Extrait choisi

Juillet s'annonce, les concerts s'en vont, les scènes se désertifient,
les caves se vident, les plaines à festivals se remplissent… Le monde
de la ville gagne la campagne espérant secrètement pouvoir
dire à la rentrée, « J'y étais » devant
les pauvres malheureux empêchés d'avoir pu associer leur nom
à ceux des rencontres prestigieuses de Glastonbury, Dour, Sziget,
Wacken, Berg Herzberg etc. Et pourtant, la vie souterraine continue, les
campagnes si attirantes qu'elles puissent être, ne sont que des campagnes
et y trouver une cave pour se protéger de la pluie relève de
l'exploit ! Qui plus est une cave avec du courant, un bar, des jolies jeune
filles et des groupes faisant dans un rock sans fioritures pour empêcher
de discuter. Et bien, c'est possible et c'est au Biplan à Lille.
Et oui, festivaliers d'été, les nuits de juillet sont chaudes
dans ce haut lieu de la culture lilloise et pour inaugurer cette période
dite creuse (tellement creuse qu'il n'y a plus de voitures au centre de Lille),
les québécois d'EXTERIO et nos voisins GINGERBREAD
de Saint-Laurent (pas le fleuve, mais la ville en territoire atrébate),
étaient venus marquer ce nouveau territoire à coup de grand
giclées de décibels contre les murs de briques de la cave.
Bémol cependant, cette soirée sonnait la fin d'une tournée
des deux groupes sur le continent européen avant un saut chez la perfide
Albion pour deux concerts qui moucheront très certainement nos voisins
au gouvernement belliciste.
Honneur aux canadiens francophones ! EXTERIO attaque très fort
avec rock français pour ce qui est du chant et des mélodies,
charpenté sur un métal bien lourd aux riffs souvent collants
malgré des guitares parfois aériennes destinées à
tromper l'ennemi. Ajoutez à cela des emprunts aux keupons pour doper
ses morceaux ! Le chant en français canadien surprend au premier
abord par ses accents un peu pop qui contrastent souvent avec la lourdeur
des riffs. Mais on s'habitue très vite surtout que ce fut l'occasion
d'apprendre du québécois, sans doute pas ce qui se fait de
mieux mais du québécois quand même, hein les grosses
bitches et les grosses tanches ! Les présents reconnaîtront,
les linguistes également et les futés aussi ! Ne s'en tenant
pas là, ni aux vannes québécoises, leur jeu de scène
malgré l'exiguïté de l'alcôve du Biplan fut loin
d'être statique ; à droite, le guitariste, sorte de grand échalas
ne sachant pas trop quoi faire de ses longs membres, les secouant dans tous
les sens, à gauche, un bassiste sautillant, type kangourou / FredK
de LABO et au milieu, l'homme du chant coincé entre le pied
de micro et les deux acolytes envahissant. Au fond, à l'image d'une
chambre meublée avec goût, une armoire à glace frappant
sauvagement la pauvre batterie des GINGERBREAD ! Du bon rock comme
on aime en entendre.

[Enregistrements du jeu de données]
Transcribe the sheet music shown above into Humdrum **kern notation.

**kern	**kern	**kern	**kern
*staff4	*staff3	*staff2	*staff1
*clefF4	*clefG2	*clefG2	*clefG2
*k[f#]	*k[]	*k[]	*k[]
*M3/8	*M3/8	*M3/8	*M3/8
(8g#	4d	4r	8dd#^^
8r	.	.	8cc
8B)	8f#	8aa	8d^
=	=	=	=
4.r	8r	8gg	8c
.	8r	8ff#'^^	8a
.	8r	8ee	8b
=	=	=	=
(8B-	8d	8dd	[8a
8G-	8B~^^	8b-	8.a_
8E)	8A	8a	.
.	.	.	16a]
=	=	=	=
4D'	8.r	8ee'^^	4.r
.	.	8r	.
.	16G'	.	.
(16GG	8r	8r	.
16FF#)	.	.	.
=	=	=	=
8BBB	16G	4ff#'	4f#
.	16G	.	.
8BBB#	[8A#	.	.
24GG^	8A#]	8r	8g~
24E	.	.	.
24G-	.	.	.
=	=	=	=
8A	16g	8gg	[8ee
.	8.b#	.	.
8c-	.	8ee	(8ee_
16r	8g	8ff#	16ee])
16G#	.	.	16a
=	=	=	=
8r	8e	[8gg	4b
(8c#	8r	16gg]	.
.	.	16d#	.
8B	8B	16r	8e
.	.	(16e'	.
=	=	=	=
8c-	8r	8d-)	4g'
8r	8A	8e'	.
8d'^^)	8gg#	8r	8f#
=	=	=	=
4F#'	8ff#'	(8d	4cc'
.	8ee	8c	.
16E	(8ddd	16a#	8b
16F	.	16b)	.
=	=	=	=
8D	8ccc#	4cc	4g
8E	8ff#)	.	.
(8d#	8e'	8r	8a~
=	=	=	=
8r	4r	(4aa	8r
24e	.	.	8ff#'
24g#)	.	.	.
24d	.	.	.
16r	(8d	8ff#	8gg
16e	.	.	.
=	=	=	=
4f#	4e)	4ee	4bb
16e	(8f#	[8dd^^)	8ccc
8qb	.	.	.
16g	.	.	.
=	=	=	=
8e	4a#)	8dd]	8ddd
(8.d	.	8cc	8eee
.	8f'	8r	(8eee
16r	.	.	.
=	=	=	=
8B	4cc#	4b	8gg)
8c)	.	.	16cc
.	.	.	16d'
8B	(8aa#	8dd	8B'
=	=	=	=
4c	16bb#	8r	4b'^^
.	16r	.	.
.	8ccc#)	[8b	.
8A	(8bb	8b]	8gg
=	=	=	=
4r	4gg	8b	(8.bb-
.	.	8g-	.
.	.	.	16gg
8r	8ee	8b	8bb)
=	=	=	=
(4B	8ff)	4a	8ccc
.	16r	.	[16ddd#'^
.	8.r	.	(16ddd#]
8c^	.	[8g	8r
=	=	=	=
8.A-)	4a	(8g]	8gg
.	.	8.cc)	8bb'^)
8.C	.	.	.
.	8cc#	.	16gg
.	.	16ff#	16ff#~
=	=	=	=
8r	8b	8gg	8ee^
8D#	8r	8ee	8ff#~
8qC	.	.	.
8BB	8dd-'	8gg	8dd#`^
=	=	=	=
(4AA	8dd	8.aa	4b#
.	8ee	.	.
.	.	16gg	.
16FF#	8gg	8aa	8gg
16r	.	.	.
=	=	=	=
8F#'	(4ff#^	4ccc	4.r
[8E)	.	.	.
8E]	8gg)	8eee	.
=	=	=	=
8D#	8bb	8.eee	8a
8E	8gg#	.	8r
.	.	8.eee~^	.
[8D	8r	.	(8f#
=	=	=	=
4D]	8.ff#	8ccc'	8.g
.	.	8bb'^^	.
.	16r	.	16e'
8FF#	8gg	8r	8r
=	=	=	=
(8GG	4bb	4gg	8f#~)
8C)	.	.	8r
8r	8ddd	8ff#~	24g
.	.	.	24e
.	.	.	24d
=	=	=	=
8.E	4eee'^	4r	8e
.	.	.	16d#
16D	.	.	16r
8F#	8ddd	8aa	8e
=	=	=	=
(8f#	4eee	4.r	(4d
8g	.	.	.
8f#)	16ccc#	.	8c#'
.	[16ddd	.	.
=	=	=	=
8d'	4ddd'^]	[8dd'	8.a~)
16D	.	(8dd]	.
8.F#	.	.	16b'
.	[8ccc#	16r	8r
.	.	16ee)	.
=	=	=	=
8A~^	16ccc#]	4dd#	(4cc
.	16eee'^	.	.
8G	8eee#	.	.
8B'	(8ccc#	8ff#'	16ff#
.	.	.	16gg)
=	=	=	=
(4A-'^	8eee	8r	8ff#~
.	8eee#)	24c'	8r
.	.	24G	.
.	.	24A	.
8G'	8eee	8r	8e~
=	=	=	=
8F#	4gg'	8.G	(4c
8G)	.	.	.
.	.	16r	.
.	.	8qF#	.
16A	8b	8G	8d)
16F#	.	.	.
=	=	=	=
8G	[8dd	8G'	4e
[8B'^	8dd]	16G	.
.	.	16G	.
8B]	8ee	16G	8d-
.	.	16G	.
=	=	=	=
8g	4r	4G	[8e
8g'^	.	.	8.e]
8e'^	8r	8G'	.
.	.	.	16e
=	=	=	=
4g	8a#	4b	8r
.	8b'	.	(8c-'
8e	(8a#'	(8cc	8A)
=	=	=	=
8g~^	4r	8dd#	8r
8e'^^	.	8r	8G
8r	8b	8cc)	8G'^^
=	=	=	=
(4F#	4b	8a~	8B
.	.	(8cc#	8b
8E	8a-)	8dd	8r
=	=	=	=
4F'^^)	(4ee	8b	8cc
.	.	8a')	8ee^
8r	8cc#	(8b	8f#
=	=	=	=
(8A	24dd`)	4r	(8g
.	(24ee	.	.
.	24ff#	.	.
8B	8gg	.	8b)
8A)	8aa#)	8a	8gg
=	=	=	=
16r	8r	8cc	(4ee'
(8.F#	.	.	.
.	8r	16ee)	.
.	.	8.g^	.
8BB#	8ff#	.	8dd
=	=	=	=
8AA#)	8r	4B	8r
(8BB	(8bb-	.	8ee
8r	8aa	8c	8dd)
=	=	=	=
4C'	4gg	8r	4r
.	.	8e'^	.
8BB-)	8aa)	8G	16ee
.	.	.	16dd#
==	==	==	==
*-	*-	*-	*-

Travail demandé
Citez textuellement le passage de l'extrait choisi qui va de « Et oui, festivaliers » jusqu'à « de la cave. » inclus.

Résultat
Et oui, festivaliers d'été, les nuits de juillet sont chaudes
dans ce haut lieu de la culture lilloise et pour inaugurer cette période
dite creuse (tellement creuse qu'il n'y a plus de voitures au centre de Lille),
les québécois d'EXTERIO et nos voisins GINGERBREAD
de Saint-Laurent (pas le fleuve, mais la ville en territoire atrébate),
étaient venus marquer ce nouveau territoire à coup de grand
giclées de décibels contre les murs de briques de la cave.